ECATUR — French Academy was bursting at the seams with the number of parents in attendance for Family Reading Day on Thursday, and that makes Principal Rolanda McKenzie very happy.
“We can’t do this alone,” she said. “We want parents in the school.”
Past efforts to hold a math night or other event drew little interest. McKenzie said it is so imperative for parents to work with their kids at home to encourage reading that she talked it over with her staff and they decided to try an afternoon event.
A lot of parents visit the school over the course of a typical day, she said, and apparently daytime events are more convenient for French families.
Recent test scores showed that reading comprehension was a challenge in all grade levels, and McKenzie wanted to devote the event to showing parents how to work with their children to improve their skills.
“How do we make it fun, how do we make it interactive, how do we make it simple so that they will be confident to do that with their child?” McKenzie said.
She also knew to get the most parents to come that the children had to have a stake in it, too. So she offered an incentive: Every child who convinced an adult to attend will receive a sticker good for a nonuniform day on Feb. 1. If a family has several children enrolled in the school, one adult could represent all the children.
That wasn’t necessary in the case of Serenity and Erionna, whose mother, Gwen Roundtree, spent the day in one classroom, while her 21-year-old daughter, Clarissa Peck-Roundtree, spent the day in the other child’s class. Peck-Roundtree is in college studying nursing, and the younger girls look up to their big sister and want to be like her, Gwen Roundtree said.

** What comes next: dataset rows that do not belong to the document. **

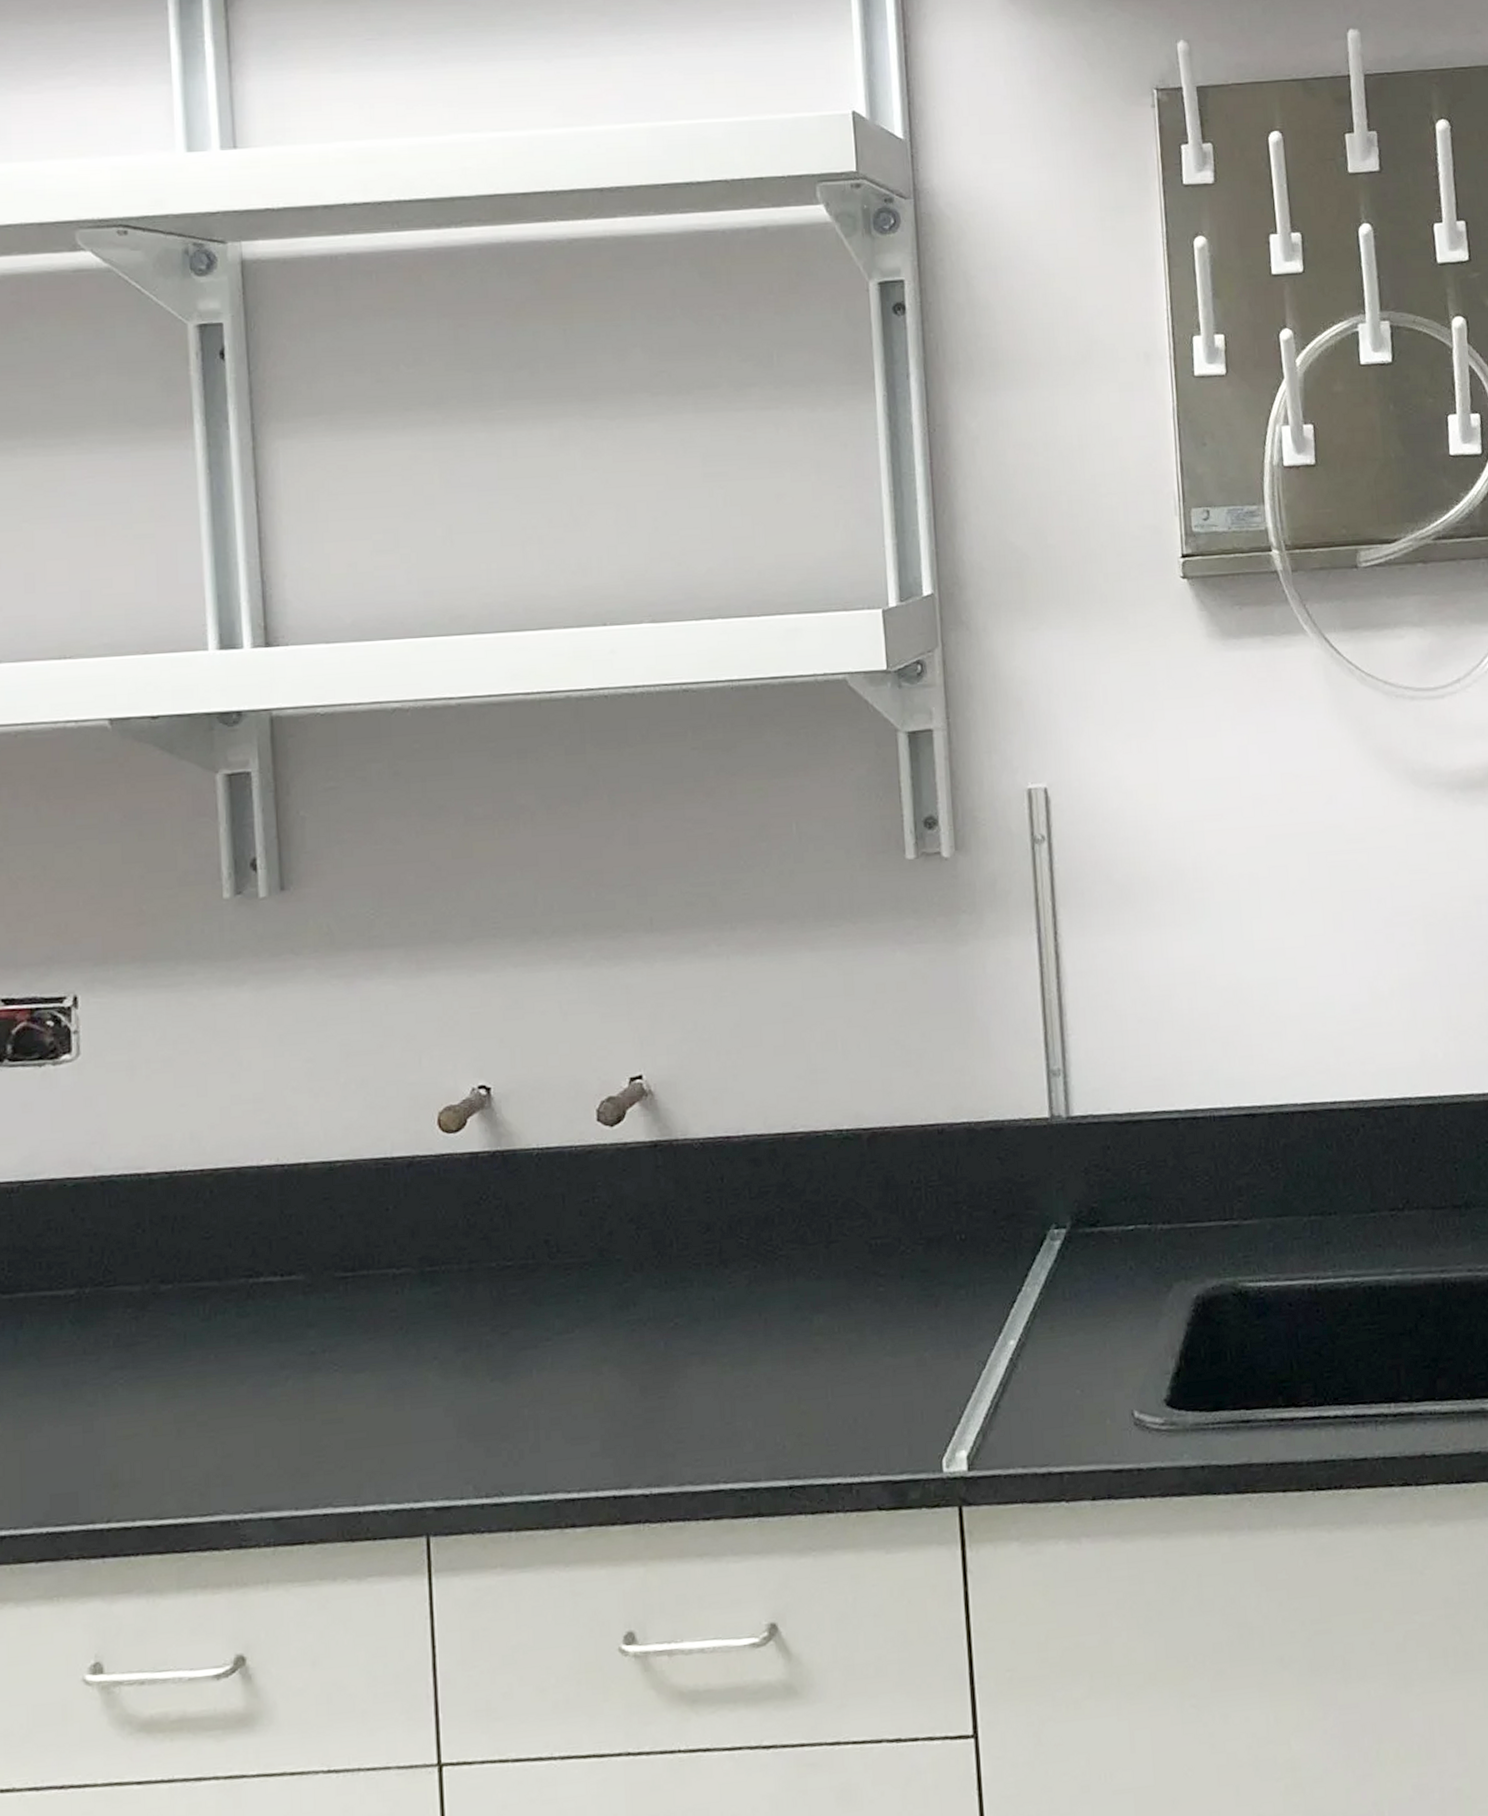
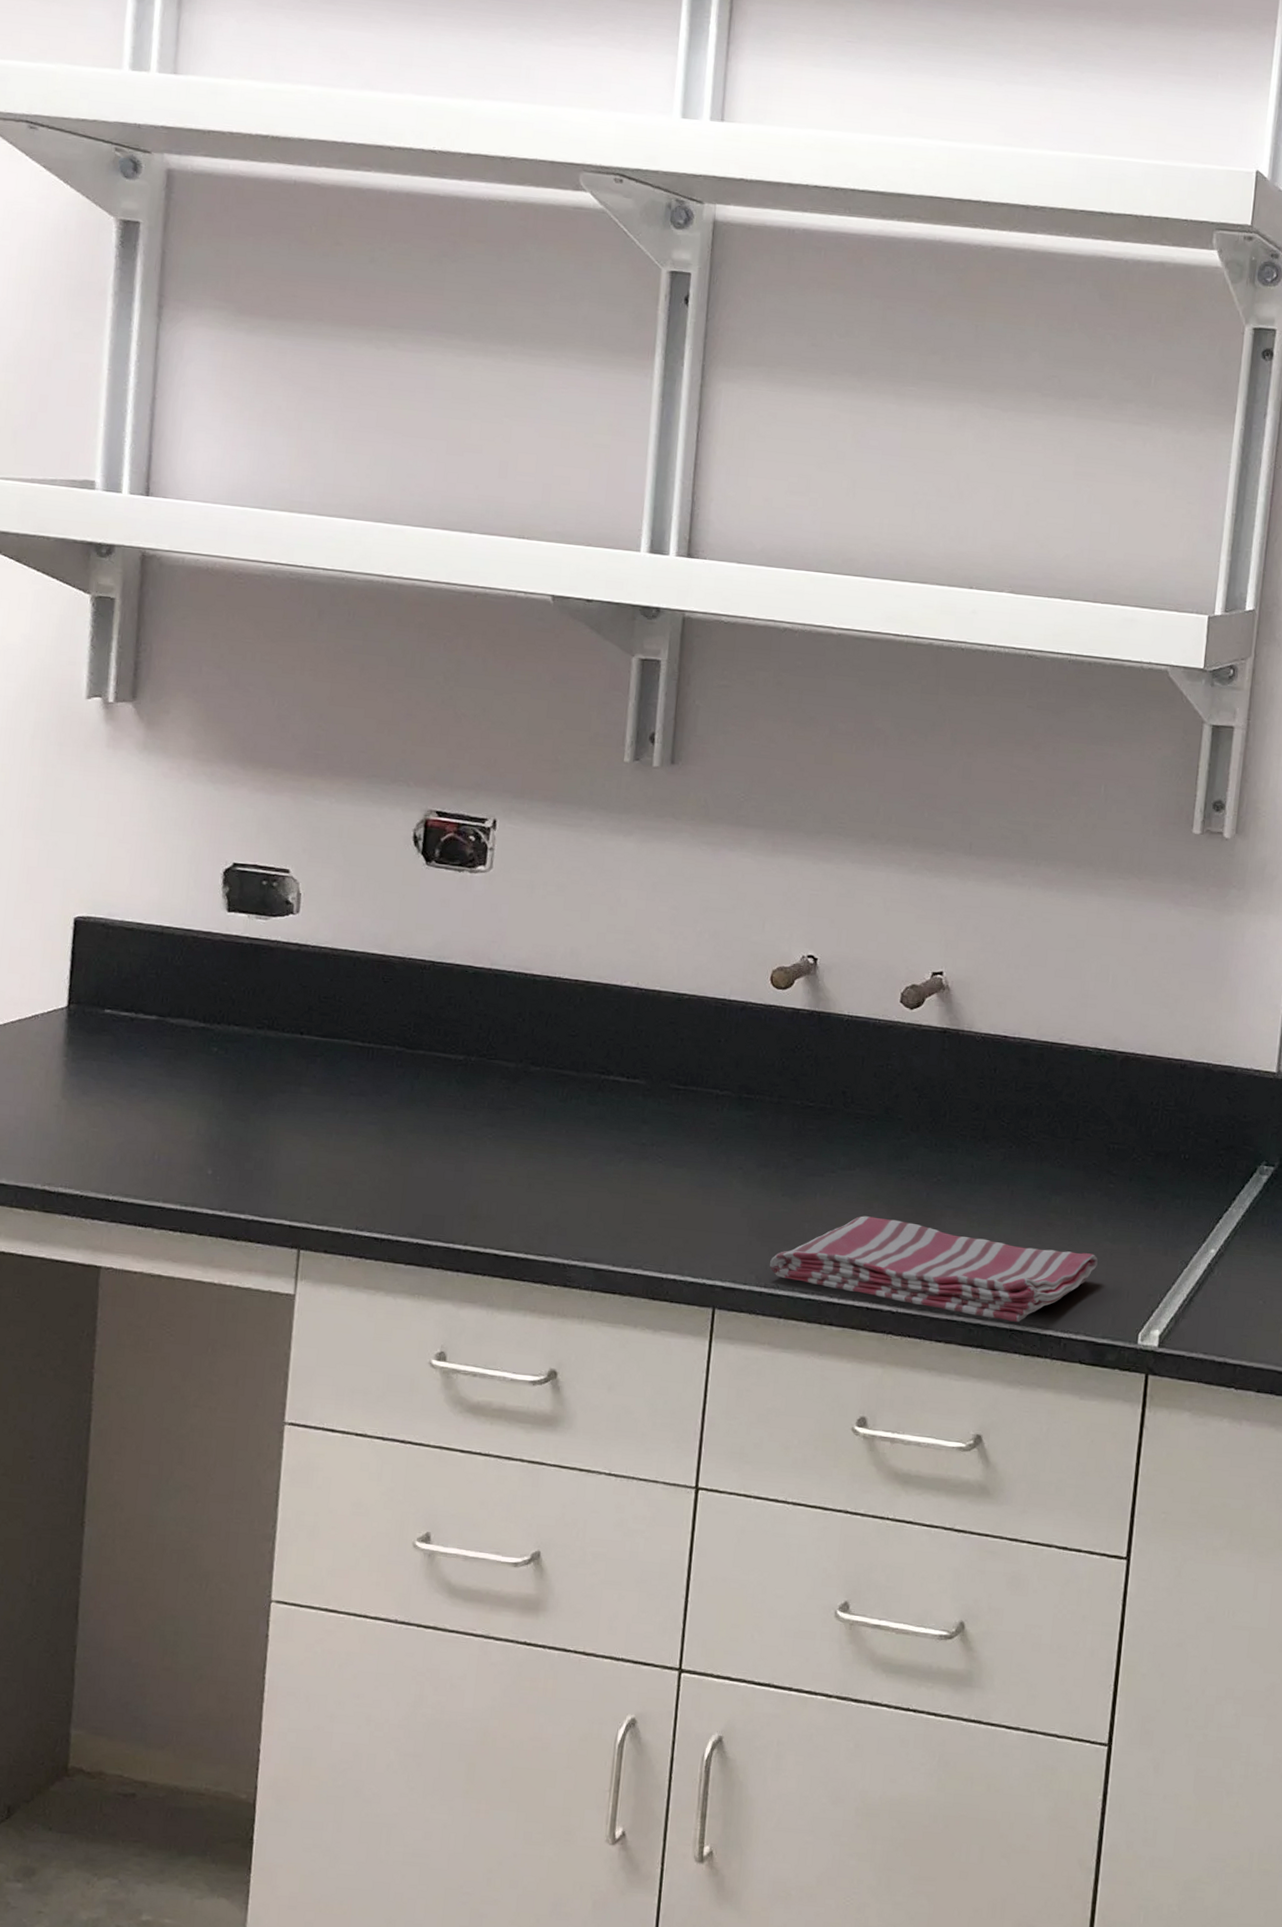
dish towel: none [488,1375,880,1482] -> present [770,1216,1098,1322]

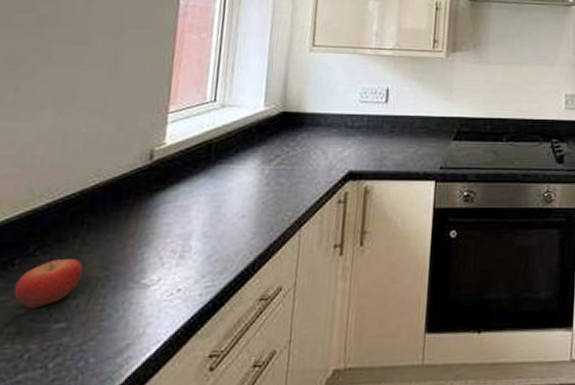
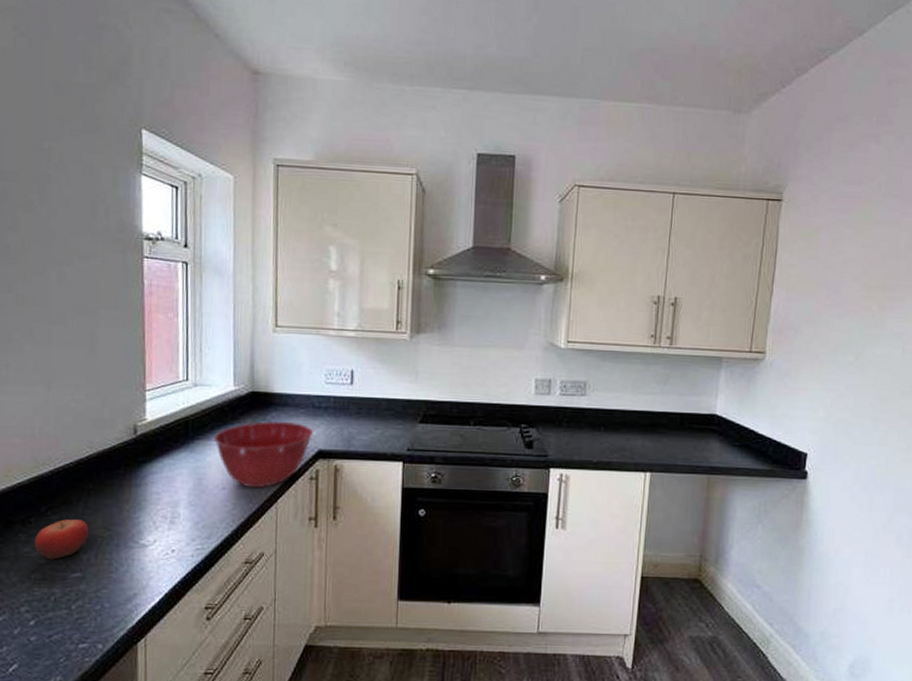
mixing bowl: none [237,141,344,215] -> present [213,420,313,489]

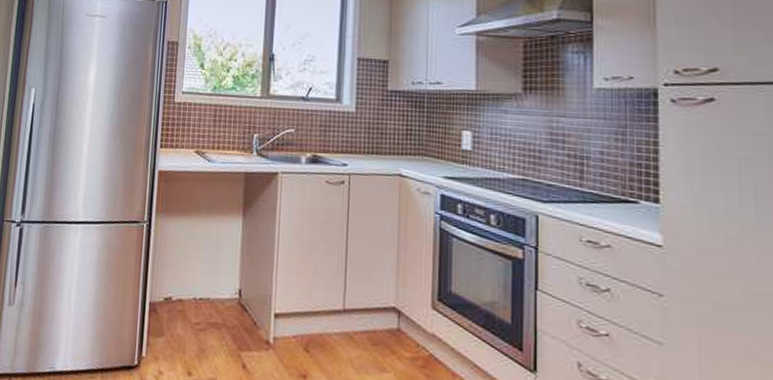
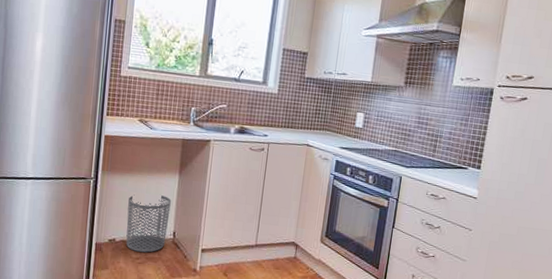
waste bin: none [183,241,235,317] -> present [126,194,171,253]

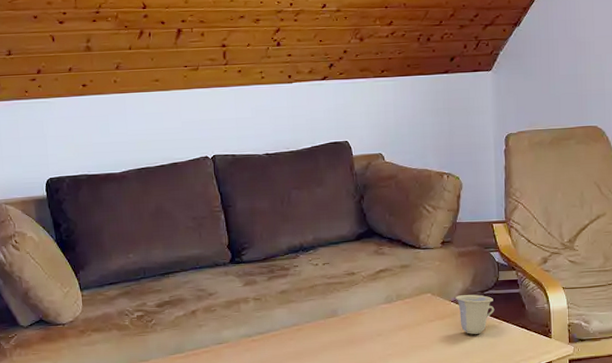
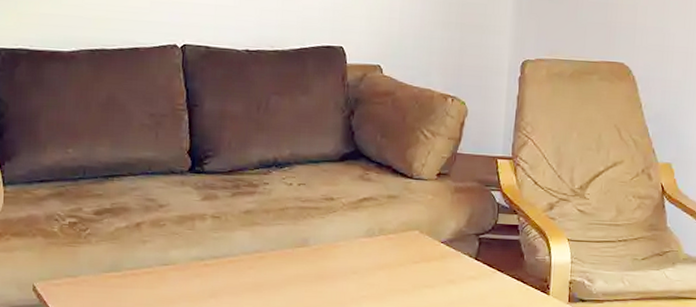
cup: present [455,294,495,334] -> none [446,236,490,283]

“You have to set an example for your children,” Roundtree said. “When parents and kids interact at school, you can learn what they’re learning, and then you’re able to help them at home.”
Teaching methods are different now than when she was in school, Roundtree said, so she wants to see the way teachers present the material now, so as not to confuse the girls when she helps them at home.
Chamica Demus sees to it that her 8-year-old son, Rashaad Jones, reads every day. She lets him choose the books, either something he’s studying at school or a library book, but she has a rule.
“As long as it doesn’t have too many pictures,” she said. “It has to have more words than pictures.”